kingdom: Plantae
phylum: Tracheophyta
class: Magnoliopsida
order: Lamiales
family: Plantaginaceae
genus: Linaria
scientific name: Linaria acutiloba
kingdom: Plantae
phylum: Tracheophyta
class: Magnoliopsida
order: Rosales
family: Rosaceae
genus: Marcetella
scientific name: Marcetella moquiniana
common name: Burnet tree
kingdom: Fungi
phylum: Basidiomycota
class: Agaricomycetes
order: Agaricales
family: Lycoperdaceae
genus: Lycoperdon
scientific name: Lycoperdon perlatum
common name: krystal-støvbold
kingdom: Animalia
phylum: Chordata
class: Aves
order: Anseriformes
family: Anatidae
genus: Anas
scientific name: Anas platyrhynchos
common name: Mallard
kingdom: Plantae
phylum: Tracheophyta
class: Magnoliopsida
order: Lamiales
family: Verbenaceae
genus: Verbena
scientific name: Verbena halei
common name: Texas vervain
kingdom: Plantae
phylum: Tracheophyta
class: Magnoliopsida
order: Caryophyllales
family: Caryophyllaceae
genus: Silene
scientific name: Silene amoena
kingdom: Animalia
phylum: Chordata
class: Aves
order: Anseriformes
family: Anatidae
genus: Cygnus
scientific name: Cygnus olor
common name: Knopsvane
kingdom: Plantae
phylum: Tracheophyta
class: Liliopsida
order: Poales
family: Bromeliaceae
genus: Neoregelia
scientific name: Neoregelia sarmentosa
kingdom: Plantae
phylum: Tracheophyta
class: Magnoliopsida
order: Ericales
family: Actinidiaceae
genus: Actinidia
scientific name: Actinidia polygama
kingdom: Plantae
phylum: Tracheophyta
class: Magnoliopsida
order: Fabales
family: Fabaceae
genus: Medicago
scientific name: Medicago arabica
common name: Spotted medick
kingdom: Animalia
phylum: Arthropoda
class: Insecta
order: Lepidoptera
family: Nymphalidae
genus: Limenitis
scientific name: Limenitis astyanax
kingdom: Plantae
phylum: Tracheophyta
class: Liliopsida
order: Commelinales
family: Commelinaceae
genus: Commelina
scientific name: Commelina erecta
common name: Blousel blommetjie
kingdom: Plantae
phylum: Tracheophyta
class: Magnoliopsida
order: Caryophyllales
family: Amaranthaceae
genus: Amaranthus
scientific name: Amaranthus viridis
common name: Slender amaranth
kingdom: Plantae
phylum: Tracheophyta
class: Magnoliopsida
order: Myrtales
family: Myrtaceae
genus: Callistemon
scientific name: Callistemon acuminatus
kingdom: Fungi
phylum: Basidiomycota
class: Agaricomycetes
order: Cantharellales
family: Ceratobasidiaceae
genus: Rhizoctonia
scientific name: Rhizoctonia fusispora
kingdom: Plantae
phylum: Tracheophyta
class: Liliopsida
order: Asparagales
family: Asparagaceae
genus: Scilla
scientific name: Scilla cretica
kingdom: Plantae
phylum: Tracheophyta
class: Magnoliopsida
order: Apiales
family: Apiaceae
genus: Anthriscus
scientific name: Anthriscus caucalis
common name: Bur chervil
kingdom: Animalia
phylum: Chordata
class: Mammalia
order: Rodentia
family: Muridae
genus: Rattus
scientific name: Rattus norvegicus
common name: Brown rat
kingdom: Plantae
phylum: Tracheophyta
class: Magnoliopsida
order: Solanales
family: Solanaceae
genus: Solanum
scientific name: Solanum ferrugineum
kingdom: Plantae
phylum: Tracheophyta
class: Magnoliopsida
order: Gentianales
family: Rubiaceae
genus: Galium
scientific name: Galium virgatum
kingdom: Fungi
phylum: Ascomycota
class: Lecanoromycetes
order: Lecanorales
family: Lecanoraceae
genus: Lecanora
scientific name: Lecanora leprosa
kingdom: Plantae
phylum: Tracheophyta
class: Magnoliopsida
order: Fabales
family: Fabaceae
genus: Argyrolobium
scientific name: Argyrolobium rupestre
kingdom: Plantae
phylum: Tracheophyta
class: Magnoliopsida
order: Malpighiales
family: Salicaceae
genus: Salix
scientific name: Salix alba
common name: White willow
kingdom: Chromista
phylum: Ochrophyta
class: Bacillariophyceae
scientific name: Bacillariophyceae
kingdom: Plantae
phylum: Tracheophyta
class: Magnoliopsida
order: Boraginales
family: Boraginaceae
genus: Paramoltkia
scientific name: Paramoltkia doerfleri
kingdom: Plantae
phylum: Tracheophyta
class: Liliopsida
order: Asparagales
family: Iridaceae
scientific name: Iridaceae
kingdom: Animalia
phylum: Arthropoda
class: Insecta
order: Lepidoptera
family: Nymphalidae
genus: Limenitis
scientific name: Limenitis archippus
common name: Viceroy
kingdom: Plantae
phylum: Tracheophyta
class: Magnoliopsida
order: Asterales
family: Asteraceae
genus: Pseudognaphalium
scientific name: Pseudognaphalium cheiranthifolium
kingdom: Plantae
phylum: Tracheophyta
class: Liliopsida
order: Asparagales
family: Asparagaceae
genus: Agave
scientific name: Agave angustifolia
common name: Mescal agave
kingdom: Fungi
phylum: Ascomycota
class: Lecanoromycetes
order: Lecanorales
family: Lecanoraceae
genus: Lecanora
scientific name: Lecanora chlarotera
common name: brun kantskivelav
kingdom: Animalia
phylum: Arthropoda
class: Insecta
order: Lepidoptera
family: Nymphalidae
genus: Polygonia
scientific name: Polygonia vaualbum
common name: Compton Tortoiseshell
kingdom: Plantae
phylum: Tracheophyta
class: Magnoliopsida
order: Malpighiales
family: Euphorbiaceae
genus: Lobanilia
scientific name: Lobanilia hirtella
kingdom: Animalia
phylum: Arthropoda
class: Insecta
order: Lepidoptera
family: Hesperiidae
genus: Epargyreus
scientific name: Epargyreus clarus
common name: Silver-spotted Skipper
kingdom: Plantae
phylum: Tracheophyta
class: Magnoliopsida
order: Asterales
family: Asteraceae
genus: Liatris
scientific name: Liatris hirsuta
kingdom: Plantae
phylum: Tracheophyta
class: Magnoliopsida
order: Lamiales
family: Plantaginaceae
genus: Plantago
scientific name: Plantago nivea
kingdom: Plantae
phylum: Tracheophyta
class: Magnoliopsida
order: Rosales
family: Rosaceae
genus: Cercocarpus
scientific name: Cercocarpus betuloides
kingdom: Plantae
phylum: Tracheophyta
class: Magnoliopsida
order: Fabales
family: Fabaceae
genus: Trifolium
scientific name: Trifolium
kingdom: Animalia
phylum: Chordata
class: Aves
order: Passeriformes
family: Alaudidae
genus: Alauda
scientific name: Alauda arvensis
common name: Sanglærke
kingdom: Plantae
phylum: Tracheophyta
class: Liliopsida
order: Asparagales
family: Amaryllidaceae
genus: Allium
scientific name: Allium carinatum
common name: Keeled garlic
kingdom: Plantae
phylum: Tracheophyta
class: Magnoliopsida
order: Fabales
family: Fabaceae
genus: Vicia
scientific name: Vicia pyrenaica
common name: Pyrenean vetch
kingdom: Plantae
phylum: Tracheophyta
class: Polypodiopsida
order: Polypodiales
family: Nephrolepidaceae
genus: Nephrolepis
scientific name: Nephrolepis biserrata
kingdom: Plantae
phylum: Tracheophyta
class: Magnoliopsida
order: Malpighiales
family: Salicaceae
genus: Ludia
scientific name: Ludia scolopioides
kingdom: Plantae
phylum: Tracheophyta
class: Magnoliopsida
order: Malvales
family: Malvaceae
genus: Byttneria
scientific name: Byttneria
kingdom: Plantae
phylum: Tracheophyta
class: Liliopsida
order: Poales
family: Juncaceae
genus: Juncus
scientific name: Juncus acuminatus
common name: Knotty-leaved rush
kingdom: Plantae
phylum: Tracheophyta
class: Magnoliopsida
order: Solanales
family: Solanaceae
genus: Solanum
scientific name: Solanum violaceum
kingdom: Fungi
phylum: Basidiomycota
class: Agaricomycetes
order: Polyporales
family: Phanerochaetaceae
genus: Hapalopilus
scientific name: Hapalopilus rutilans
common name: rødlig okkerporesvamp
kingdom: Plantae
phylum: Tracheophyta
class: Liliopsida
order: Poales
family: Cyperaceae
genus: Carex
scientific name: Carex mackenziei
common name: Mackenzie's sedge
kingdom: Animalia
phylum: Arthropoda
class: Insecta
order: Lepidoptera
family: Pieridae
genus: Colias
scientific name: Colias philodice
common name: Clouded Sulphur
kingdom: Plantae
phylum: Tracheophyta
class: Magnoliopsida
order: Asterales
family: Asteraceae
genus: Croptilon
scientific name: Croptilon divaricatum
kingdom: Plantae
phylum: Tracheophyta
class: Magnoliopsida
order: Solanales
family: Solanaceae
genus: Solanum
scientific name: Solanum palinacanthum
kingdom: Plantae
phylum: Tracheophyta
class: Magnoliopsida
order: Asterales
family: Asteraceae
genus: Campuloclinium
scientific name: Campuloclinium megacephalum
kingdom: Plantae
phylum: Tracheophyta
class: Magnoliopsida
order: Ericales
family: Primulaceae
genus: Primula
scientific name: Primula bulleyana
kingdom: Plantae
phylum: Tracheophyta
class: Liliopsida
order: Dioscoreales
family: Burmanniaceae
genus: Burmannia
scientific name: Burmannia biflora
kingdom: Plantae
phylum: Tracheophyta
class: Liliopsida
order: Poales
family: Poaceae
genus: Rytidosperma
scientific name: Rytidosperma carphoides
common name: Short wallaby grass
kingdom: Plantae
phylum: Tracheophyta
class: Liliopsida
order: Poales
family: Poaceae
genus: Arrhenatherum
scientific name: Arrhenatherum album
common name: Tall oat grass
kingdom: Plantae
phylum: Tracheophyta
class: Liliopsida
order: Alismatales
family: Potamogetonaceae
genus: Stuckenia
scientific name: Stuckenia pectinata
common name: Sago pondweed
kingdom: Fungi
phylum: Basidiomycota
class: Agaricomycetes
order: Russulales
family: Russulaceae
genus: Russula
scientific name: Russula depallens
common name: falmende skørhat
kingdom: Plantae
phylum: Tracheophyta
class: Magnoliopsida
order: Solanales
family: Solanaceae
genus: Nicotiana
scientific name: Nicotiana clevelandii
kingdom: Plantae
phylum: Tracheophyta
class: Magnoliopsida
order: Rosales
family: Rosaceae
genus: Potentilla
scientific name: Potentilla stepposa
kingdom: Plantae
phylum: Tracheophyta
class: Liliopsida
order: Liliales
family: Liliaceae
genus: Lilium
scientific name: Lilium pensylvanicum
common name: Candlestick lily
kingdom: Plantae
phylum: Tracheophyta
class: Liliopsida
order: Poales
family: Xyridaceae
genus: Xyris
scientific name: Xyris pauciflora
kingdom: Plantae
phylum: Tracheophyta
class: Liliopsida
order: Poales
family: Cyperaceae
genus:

━━━━━━━━

Tolong ubah bagian yang dimulai dari awal entri dan berakhir pada baris yang memuat "family: Verbenaceae" (kedua ujung termasuk) menjadi tabel Markdown dengan kolom Nomor dan Baris. Isi kolom pertama dengan nomor urut dan kolom kedua dengan baris tersebut, lalu lewati baris kosong.

_HASIL PENGERJAAN_:
| Nomor | Baris |
|---|---|
| 1 | kingdom: Plantae |
| 2 | phylum: Tracheophyta |
| 3 | class: Magnoliopsida |
| 4 | order: Lamiales |
| 5 | family: Plantaginaceae |
| 6 | genus: Linaria |
| 7 | scientific name: Linaria acutiloba |
| 8 | kingdom: Plantae |
| 9 | phylum: Tracheophyta |
| 10 | class: Magnoliopsida |
| 11 | order: Rosales |
| 12 | family: Rosaceae |
| 13 | genus: Marcetella |
| 14 | scientific name: Marcetella moquiniana |
| 15 | common name: Burnet tree |
| 16 | kingdom: Fungi |
| 17 | phylum: Basidiomycota |
| 18 | class: Agaricomycetes |
| 19 | order: Agaricales |
| 20 | family: Lycoperdaceae |
| 21 | genus: Lycoperdon |
| 22 | scientific name: Lycoperdon perlatum |
| 23 | common name: krystal-støvbold |
| 24 | kingdom: Animalia |
| 25 | phylum: Chordata |
| 26 | class: Aves |
| 27 | order: Anseriformes |
| 28 | family: Anatidae |
| 29 | genus: Anas |
| 30 | scientific name: Anas platyrhynchos |
| 31 | common name: Mallard |
| 32 | kingdom: Plantae |
| 33 | phylum: Tracheophyta |
| 34 | class: Magnoliopsida |
| 35 | order: Lamiales |
| 36 | family: Verbenaceae |